Information provided ->
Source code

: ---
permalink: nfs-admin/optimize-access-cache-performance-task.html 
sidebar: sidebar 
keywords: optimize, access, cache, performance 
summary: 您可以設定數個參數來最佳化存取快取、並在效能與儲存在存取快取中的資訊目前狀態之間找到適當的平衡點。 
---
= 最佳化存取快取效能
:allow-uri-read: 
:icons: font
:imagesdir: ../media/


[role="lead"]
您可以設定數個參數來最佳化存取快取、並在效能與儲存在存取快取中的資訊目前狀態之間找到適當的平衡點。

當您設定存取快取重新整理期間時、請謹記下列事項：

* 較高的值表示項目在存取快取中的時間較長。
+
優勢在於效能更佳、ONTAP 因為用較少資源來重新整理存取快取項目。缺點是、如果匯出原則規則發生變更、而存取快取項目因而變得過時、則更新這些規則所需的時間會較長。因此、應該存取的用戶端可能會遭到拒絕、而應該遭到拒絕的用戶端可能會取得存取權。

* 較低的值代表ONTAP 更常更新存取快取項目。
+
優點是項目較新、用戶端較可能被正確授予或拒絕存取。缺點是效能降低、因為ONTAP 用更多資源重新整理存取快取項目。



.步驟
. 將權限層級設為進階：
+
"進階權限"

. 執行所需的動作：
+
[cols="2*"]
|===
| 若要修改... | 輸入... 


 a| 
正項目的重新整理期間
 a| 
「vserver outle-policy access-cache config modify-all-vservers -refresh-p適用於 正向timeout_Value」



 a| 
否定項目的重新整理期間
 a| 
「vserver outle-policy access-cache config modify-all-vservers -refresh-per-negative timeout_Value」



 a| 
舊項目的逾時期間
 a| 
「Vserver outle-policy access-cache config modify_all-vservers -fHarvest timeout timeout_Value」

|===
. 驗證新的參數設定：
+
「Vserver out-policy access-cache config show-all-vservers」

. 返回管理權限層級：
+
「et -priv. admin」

Instructions for the task -> The listing must be repeated in full, with nothing altered.

Response for this exercise ->
Source code

: ---
permalink: nfs-admin/optimize-access-cache-performance-task.html 
sidebar: sidebar 
keywords: optimize, access, cache, performance 
summary: 您可以設定數個參數來最佳化存取快取、並在效能與儲存在存取快取中的資訊目前狀態之間找到適當的平衡點。 
---
= 最佳化存取快取效能
:allow-uri-read: 
:icons: font
:imagesdir: ../media/


[role="lead"]
您可以設定數個參數來最佳化存取快取、並在效能與儲存在存取快取中的資訊目前狀態之間找到適當的平衡點。

當您設定存取快取重新整理期間時、請謹記下列事項：

* 較高的值表示項目在存取快取中的時間較長。
+
優勢在於效能更佳、ONTAP 因為用較少資源來重新整理存取快取項目。缺點是、如果匯出原則規則發生變更、而存取快取項目因而變得過時、則更新這些規則所需的時間會較長。因此、應該存取的用戶端可能會遭到拒絕、而應該遭到拒絕的用戶端可能會取得存取權。

* 較低的值代表ONTAP 更常更新存取快取項目。
+
優點是項目較新、用戶端較可能被正確授予或拒絕存取。缺點是效能降低、因為ONTAP 用更多資源重新整理存取快取項目。



.步驟
. 將權限層級設為進階：
+
"進階權限"

. 執行所需的動作：
+
[cols="2*"]
|===
| 若要修改... | 輸入... 


 a| 
正項目的重新整理期間
 a| 
「vserver outle-policy access-cache config modify-all-vservers -refresh-p適用於 正向timeout_Value」



 a| 
否定項目的重新整理期間
 a| 
「vserver outle-policy access-cache config modify-all-vservers -refresh-per-negative timeout_Value」



 a| 
舊項目的逾時期間
 a| 
「Vserver outle-policy access-cache config modify_all-vservers -fHarvest timeout timeout_Value」

|===
. 驗證新的參數設定：
+
「Vserver out-policy access-cache config show-all-vservers」

. 返回管理權限層級：
+
「et -priv. admin」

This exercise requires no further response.